(Source extract begins)

The Mad Men of Libertarianism

January 28, 2009 by

Politico, the ultimate Beltway newspaper, notes with amusement the presence of a “Do-Nothing Crowd” faction that opposes any “stimulus” plan at all:

“The economy was too big. It was all phantom wealth borrowed from abroad,” says Andrew Schiff, an investment consultant at Euro Pacific Capital and a card-carrying member of the stand-tall-against-the-stimulus lobby. “All this stimulus money is geared toward getting consumers spending and borrowing again. But spending and borrowing were the problem in the first place.”

[ . . . ]

There is no doubt these are minority views. Most lawmakers, economists and policymakers say the economy desperately needs a massive infusion of money to prevent collapse — and needs it now. The Obama administration, backed by many economists, says unemployment could easily top 10 percent and the gross domestic product could tank absent government intervention.

The language used to make the case for stimulus is stark and gloomy — and, by all measures, pretty accurate. But there is also a caveat attached to every solution proposed: that it simply might not work. Economists on the right and left say there is a chance, perhaps a decent one, that $1 trillion injected into a $14 trillion economy might be too little, too late to turn things around anytime soon.

In fact, government stimulus plans have a long history of failure. Remember last February’s $168 billion economic stimulus package? President Bush called it “a booster shot for our economy” and promised that it was large enough to have an effect. It wasn’t, and it didn’t work.

This time around, the Do-Nothing Crowd argues that the new spending — which dwarfs last year’s effort — is probably insufficient and definitely unwise. It is largely an economic argument. But there is also a cultural dimension. Many of the Do-Nothings argue that a painful recession is the best way to destroy America’s runaway culture of irresponsibility and debt. Economic turmoil, after all, has a way of grounding Americans.

Of course, the valiant “Do-Nothing” folks inside the Beltway aren’t exactly doing nothing:

To help push [the Do-Nothing] argument on Capitol Hill, the libertarian Cato Institute plans to take out a full-page ad in The New York Times and The Washington Post on Thursday and Roll Call on Wednesday, making the case against stimulus. The ad will include the names of 250 economists across the country who oppose the massive spending and tax cut program that’s backed by President Barack Obama and many congressional leaders. Many of those are Do-Nothings, while others have more nuanced views about how the proposal as packaged won’t work.

There are many things that are laugh-out-loud funny about this idea. First, it relies on newspapers — an economically inefficient medium on a the road to irrelevancy. Second, it relies on three newspapers that most Americans never have read and never will read. Third, the advertisement itself is a list of names of economists few people have ever heard of. (Now if the ad listed the names of 250 NFL players, folks might pay attention!) Fourth, we’re learning about the advertisement from an article in Politico, another Beltway publication that few Americans ever read. Fifth, the “newspaper ad with names” approach essentially reduces free-market economics to just another political lobby that employs a woefully outdated method of communication. It also reduces the legitimacy of economics by turning it into a numbers game — e.g., “we have more experts than you!”

And finally, it’s more then a little ironic that a libertarian, free-market think tank would oppose wasteful spending by dropping a six-figure sum of donor money on a project that is guaranteed to have absolutely no impact. It’s almost like Barack Obama thought of the idea himself!

(Source extract ends)

[Problems to solve]
1) Write out the stimulus article from "The language used" to "around anytime soon.".
2) Answer these questions from the stimulus article:
(a) How large was last February's economic stimulus package?
(b) How many economists' names will the Cato Institute ad include?
(c) In which publication will the ad run on Wednesday?

(Dataset records begins)

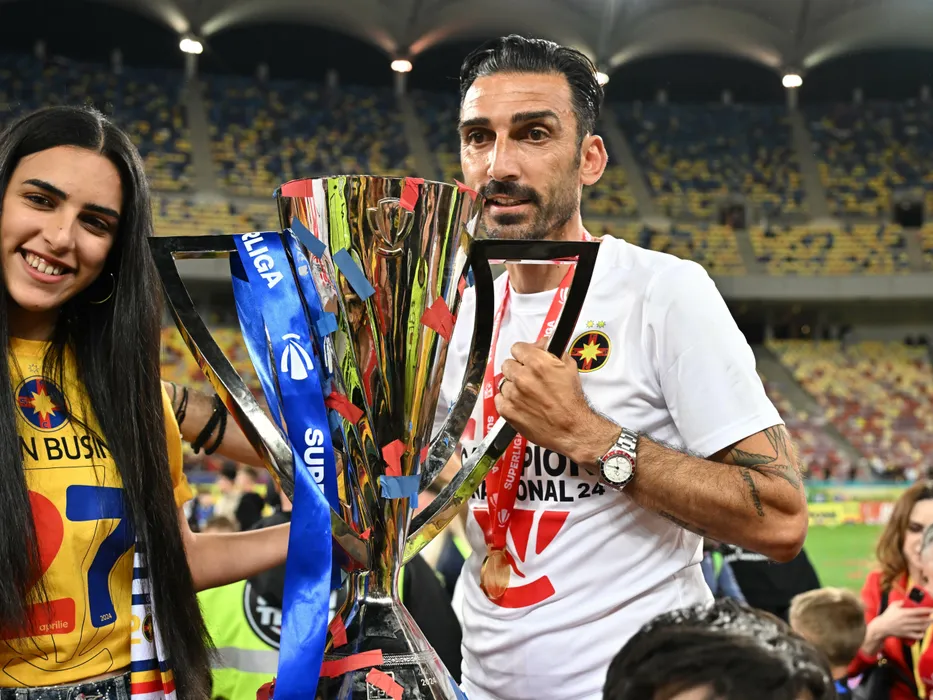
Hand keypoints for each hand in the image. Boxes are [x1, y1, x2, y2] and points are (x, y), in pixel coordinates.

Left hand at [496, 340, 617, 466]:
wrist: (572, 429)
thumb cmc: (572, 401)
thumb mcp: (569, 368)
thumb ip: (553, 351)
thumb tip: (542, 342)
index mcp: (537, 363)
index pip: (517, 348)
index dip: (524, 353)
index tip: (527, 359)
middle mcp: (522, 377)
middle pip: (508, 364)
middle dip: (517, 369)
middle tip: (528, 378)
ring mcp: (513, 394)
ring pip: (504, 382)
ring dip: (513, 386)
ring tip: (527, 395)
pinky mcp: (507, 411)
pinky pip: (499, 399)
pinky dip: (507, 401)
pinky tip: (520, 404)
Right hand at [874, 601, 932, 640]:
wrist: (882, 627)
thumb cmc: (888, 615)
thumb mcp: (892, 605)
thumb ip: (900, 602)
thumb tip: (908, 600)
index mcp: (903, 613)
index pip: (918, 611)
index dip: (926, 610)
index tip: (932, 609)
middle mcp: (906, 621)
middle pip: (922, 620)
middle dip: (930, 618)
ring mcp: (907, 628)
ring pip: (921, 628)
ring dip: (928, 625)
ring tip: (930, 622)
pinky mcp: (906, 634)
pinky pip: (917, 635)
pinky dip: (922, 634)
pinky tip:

(Dataset records ends)

[List of solutions]
1)
The language used to make the case for stimulus is stark and gloomy — and, by all measures, pretty accurate. But there is also a caveat attached to every solution proposed: that it simply might not work. Economists on the right and left say there is a chance, perhaps a decent one, that $1 trillion injected into a $14 trillion economy might be too little, too late to turn things around anytime soon.

2)
(a) $168 billion
(b) 250
(c) Roll Call